• **Task objective**
Keep the images out while you set down the data exactly.

***

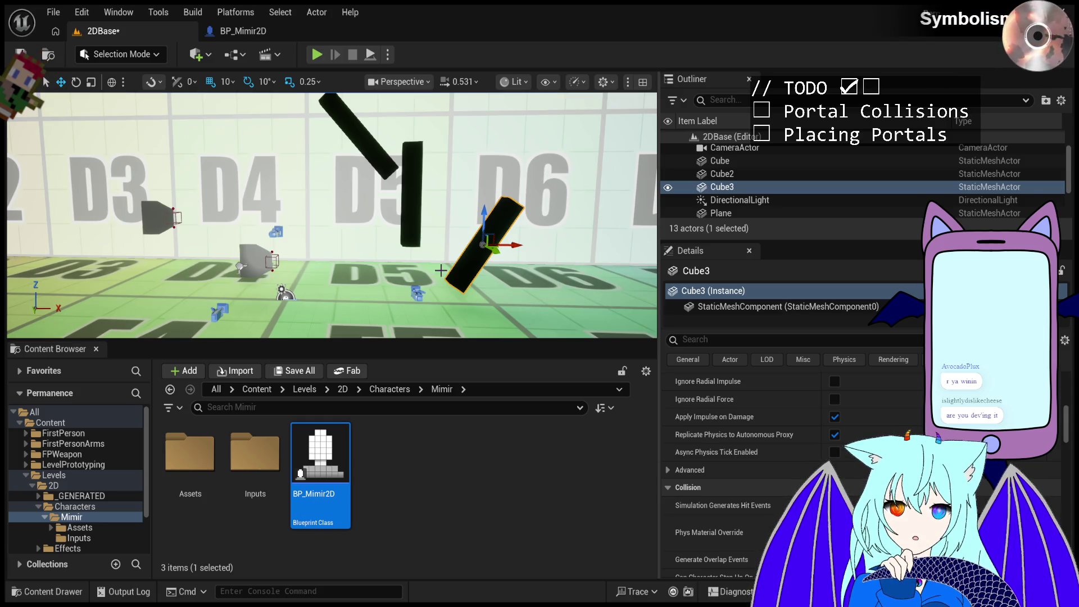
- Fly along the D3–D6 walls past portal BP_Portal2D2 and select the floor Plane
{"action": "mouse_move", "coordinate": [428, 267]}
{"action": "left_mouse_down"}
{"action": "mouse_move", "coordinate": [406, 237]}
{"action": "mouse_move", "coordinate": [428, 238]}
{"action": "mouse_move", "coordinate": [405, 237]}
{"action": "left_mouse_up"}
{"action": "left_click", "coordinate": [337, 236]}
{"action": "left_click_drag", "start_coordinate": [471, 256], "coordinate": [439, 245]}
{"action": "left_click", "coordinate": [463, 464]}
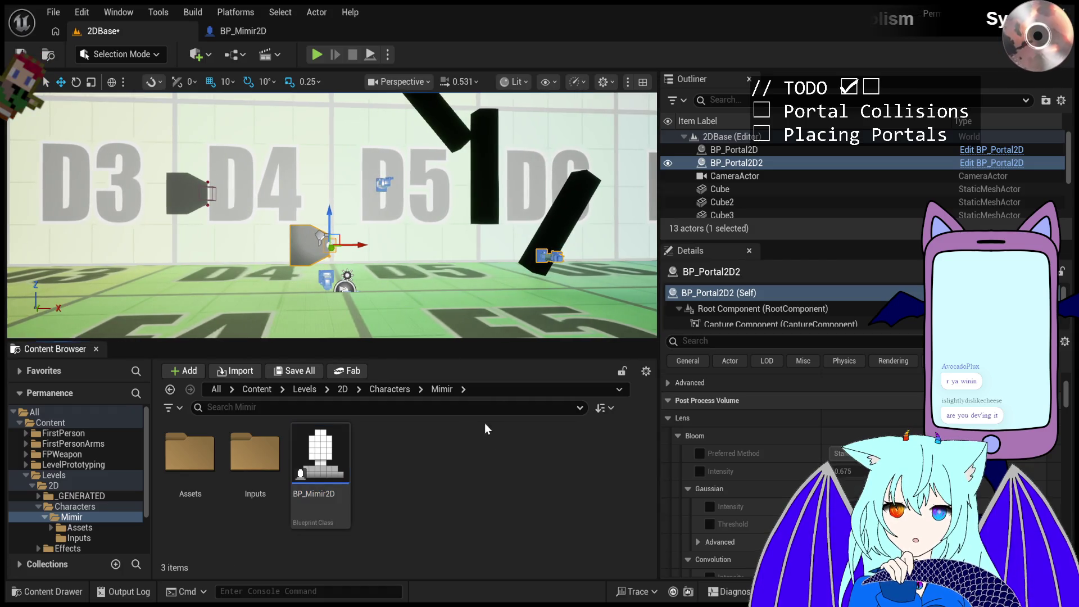
{"action": "left_click", "coordinate": [515, 313]}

***

• **Output for this exercise**
- Fly along the D3–D6 walls past portal BP_Portal2D2 and select the floor Plane
{"action": "mouse_move", "coordinate": [428, 267]}
{"action": "left_mouse_down"}
{"action": "mouse_move", "coordinate": [406, 237]}
{"action": "mouse_move", "coordinate": [428, 238]}
{"action": "mouse_move", "coordinate": [405, 237]}
{"action": "left_mouse_up"}
{"action": "left_click", "coordinate": [337, 236]}
{"action": "left_click_drag", "start_coordinate": [471, 256], "coordinate": [439, 245]}
{"action": "left_click", "coordinate": [463, 464]}
{"action": "left_click", "coordinate": [515, 313]}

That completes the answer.